• [DATASET ENTRIES]
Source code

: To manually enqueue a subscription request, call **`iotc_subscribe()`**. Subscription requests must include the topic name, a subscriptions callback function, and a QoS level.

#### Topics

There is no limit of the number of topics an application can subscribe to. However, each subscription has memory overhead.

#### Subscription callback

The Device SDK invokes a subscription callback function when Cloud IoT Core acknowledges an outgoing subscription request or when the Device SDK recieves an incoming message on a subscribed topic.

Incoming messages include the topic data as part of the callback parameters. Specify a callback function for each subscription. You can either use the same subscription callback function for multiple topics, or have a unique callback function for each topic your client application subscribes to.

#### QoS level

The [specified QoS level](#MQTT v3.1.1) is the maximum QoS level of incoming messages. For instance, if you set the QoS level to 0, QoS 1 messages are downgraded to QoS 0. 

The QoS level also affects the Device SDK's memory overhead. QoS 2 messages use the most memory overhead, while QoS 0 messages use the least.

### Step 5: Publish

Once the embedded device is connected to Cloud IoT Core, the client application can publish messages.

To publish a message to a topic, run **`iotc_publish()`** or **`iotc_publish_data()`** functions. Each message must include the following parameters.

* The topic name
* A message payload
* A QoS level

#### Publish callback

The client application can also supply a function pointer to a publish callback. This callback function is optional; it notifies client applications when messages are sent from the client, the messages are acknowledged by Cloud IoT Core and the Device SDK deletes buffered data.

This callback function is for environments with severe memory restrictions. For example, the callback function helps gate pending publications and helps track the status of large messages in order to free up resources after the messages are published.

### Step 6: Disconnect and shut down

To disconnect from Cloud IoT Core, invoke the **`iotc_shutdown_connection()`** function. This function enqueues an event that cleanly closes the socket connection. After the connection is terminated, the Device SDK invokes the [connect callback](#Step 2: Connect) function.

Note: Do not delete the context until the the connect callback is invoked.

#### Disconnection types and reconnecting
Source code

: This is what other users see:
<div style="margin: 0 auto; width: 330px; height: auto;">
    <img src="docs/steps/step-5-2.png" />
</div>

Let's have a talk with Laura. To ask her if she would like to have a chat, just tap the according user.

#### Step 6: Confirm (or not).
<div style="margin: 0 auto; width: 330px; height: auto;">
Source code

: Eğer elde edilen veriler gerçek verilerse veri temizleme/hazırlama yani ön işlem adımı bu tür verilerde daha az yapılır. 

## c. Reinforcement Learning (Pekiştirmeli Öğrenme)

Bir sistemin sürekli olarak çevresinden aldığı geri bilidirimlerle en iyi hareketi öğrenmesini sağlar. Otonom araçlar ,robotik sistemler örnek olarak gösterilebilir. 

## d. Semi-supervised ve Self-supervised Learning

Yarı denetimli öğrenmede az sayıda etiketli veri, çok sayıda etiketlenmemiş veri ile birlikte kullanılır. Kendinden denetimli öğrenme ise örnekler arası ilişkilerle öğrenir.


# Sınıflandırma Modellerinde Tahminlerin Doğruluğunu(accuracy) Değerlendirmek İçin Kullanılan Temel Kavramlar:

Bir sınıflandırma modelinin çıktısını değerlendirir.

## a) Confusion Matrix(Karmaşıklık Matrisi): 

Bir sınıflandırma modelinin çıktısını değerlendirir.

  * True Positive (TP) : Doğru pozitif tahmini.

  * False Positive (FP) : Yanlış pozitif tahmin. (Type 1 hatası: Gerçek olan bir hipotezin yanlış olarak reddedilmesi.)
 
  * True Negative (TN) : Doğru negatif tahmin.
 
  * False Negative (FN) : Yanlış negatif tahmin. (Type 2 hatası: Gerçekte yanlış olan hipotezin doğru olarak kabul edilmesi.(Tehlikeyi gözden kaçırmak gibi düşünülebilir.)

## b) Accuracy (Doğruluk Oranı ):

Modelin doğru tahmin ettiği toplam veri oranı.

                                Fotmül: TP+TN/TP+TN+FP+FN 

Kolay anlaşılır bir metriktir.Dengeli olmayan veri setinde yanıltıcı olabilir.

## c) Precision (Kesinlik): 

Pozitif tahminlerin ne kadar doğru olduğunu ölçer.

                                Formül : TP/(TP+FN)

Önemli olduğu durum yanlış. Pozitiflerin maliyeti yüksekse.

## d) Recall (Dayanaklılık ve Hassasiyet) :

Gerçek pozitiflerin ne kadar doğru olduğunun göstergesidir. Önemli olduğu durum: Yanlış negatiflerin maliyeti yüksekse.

• [TASK TO CARRY OUT] Copy exactly the stretch of data above from the line with "#### Subscription callback" through the line with "This is what", and omit all other lines.

• [RESULT]
#### Subscription callback

The Device SDK invokes a subscription callback function when Cloud IoT Core acknowledges an outgoing subscription request or when the Device SDK recieves an incoming message on a subscribed topic.

Incoming messages include the topic data as part of the callback parameters. Specify a callback function for each subscription. You can either use the same subscription callback function for multiple topics, or have a unique callback function for each topic your client application subscribes to.

#### QoS level

The [specified QoS level](#MQTT v3.1.1) is the maximum QoS level of incoming messages. For instance, if you set the QoS level to 0, QoS 1 messages are downgraded to QoS 0. 

The QoS level also affects the Device SDK's memory overhead. QoS 2 messages use the most memory overhead, while QoS 0 messages use the least.

### Step 5: Publish

Once the embedded device is connected to Cloud IoT Core, the client application can publish messages.

To publish a message to a topic, run **`iotc_publish()`** or **`iotc_publish_data()`** functions. Each message must include the following parameters.

* The topic name
* A message payload
* A QoS level

#### Publish callback

The client application can also supply a function pointer to a publish callback. This callback function is optional; it notifies client applications when messages are sent from the client, the messages are acknowledged by Cloud IoT Core and the Device SDK deletes buffered data.

This callback function is for environments with severe memory restrictions. For example, the callback function helps gate pending publications and helps track the status of large messages in order to free up resources after the messages are published.

### Step 6: Disconnect and shut down

To disconnect from Cloud IoT Core, invoke the **`iotc_shutdown_connection()`** function. This function enqueues an event that cleanly closes the socket connection. After the connection is terminated, the Device SDK invokes the [connect callback](#Step 2: Connect) function.

Note: Do not delete the context until the the connect callback is invoked.

#### Disconnection types and reconnecting
Source code

: This is what other users see:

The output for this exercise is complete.